Your assignment — Give back every entry exactly as it is written, but not the pictures.

++++ Records for the exercise

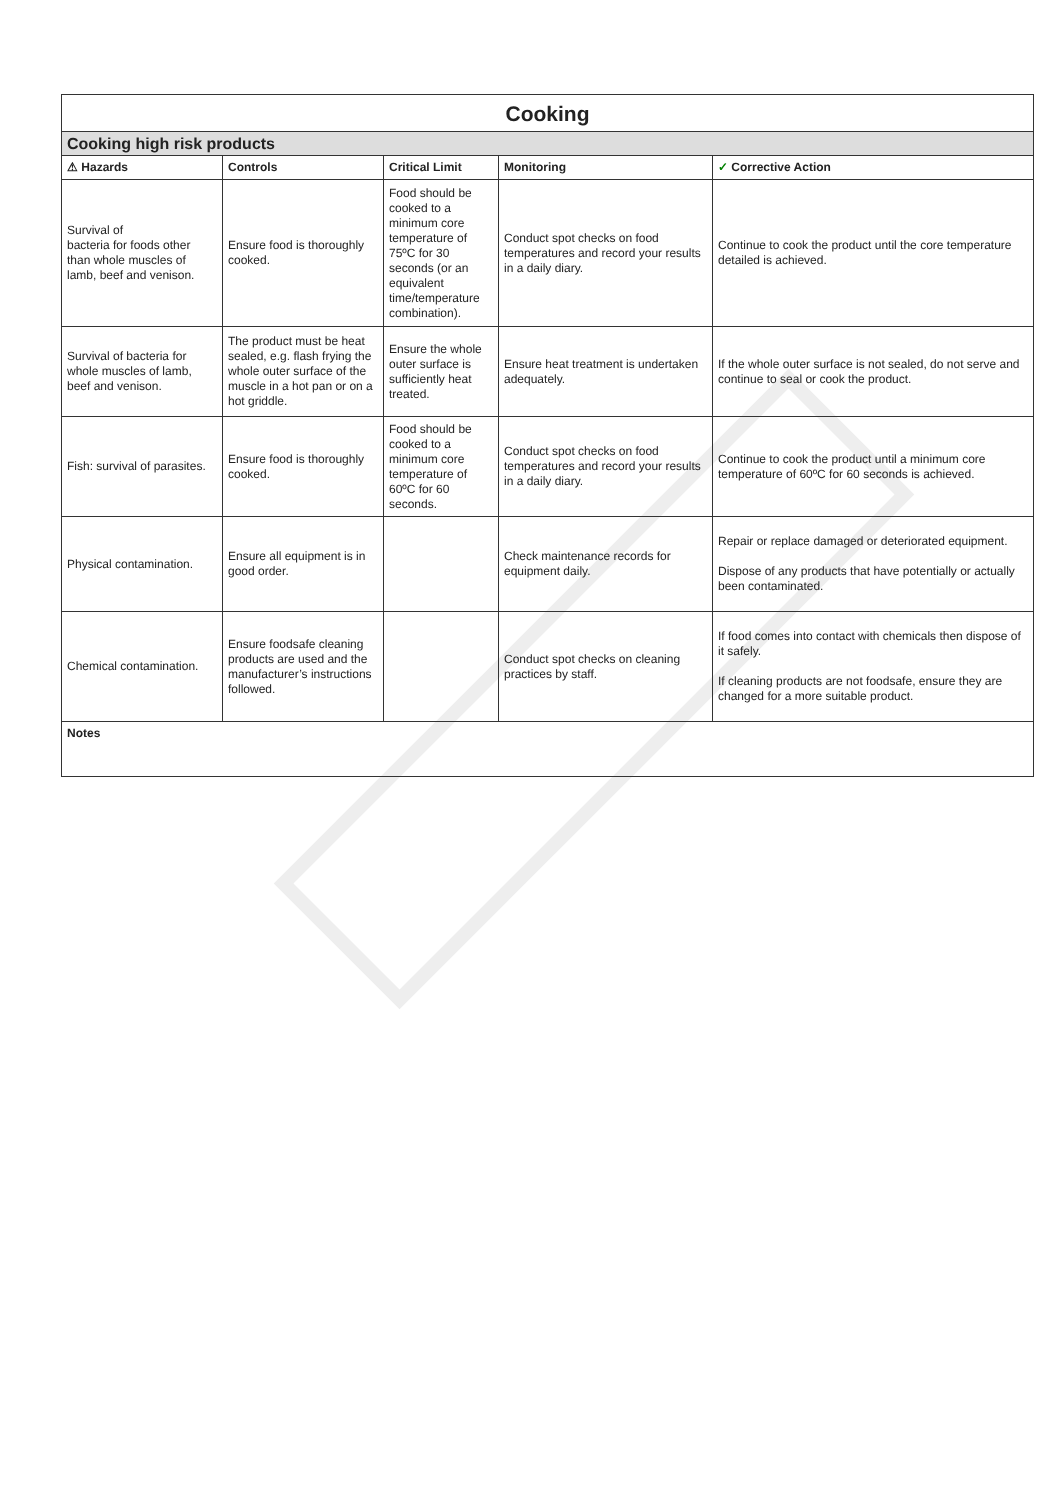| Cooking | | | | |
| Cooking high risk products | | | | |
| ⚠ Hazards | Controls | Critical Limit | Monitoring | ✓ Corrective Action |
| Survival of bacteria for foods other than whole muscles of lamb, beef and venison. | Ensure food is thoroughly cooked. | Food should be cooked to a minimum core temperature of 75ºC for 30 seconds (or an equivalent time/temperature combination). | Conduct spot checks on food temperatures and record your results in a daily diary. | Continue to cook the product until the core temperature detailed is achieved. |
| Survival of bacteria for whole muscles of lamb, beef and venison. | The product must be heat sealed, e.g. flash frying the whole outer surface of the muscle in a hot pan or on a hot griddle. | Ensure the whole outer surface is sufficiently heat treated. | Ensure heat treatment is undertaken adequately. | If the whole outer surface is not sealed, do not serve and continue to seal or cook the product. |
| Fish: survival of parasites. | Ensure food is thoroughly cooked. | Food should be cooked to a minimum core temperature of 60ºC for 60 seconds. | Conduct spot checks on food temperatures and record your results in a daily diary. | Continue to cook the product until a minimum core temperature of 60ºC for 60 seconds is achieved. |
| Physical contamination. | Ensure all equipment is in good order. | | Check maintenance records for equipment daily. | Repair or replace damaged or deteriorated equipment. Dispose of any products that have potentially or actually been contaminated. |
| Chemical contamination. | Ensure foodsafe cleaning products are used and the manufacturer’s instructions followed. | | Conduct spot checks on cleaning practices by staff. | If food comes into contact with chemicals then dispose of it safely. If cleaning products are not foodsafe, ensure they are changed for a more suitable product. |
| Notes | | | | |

++++++++

Exercise result —
| Cooking | | | | |
| Cooking high risk products | | | | |
| ⚠ Hazards | Controls | Critical Limit | Monitoring | ✓ Corrective Action |
| Survival of bacteria for foods other than whole muscles of lamb, beef and venison. | Ensure food is thoroughly cooked. | Food should be cooked to a minimum core temperature of 75ºC for 30 seconds (or an equivalent time/temperature combination). | Conduct spot checks on food temperatures and record your results in a daily diary. | Continue to cook the product until the core temperature detailed is achieved. |
| Survival of bacteria for whole muscles of lamb, beef and venison. | The product must be heat sealed, e.g. flash frying the whole outer surface of the muscle in a hot pan or on a hot griddle. | Ensure the whole outer surface is sufficiently heat treated. | Ensure heat treatment is undertaken adequately. | If the whole outer surface is not sealed, do not serve and continue to seal or cook the product. |
| Fish: survival of parasites. | Ensure food is thoroughly cooked. | Food should be cooked to a minimum core temperature of 60ºC for 60 seconds. | Conduct spot checks on food temperatures and record your results in a daily diary. | Continue to cook the product until a minimum core temperature of 60ºC for 60 seconds is achieved. |
| Physical contamination. | Ensure all equipment is in good order. | | Check maintenance records for equipment daily. | Repair or replace damaged or deteriorated equipment. Dispose of any products that have potentially or actually been contaminated. |
| Chemical contamination. | Ensure foodsafe cleaning products are used and the manufacturer’s instructions followed. | | Conduct spot checks on cleaning practices by staff. | If food comes into contact with chemicals then dispose of it safely. If cleaning products are not foodsafe, ensure they are changed for a more suitable product. |
| Notes | | | | |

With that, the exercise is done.